> _Stored data entries_

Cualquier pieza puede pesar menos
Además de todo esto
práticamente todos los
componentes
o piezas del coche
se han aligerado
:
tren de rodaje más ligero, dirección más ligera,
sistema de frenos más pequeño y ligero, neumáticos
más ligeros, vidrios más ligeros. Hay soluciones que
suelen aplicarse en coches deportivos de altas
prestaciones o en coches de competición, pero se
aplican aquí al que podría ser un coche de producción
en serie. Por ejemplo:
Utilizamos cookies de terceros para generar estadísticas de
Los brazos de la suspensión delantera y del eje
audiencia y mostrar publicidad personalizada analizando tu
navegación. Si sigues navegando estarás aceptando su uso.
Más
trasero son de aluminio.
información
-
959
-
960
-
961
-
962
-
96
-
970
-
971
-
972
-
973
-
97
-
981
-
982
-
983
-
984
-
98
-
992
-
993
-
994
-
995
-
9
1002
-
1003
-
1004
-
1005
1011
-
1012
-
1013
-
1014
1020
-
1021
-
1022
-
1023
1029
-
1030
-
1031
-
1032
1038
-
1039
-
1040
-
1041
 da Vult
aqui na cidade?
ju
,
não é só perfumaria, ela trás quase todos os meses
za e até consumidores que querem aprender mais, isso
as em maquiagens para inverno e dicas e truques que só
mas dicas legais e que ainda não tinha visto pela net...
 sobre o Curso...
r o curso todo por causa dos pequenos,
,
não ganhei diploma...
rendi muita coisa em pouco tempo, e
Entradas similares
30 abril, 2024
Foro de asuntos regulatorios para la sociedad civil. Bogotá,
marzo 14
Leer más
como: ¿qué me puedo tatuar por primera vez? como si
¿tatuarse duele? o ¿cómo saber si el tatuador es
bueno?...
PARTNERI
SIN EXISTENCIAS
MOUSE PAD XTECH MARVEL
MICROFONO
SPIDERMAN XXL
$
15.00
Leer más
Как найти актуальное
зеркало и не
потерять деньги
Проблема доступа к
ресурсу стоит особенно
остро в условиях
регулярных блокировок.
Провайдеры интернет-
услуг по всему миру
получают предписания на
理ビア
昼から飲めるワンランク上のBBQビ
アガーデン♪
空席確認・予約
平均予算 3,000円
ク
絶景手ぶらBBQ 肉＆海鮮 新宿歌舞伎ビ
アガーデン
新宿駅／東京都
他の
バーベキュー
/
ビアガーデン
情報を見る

> _Description of the task_
Say how many lines in the data hold the string "dicas", and say nothing else.

> _Response to the task_
2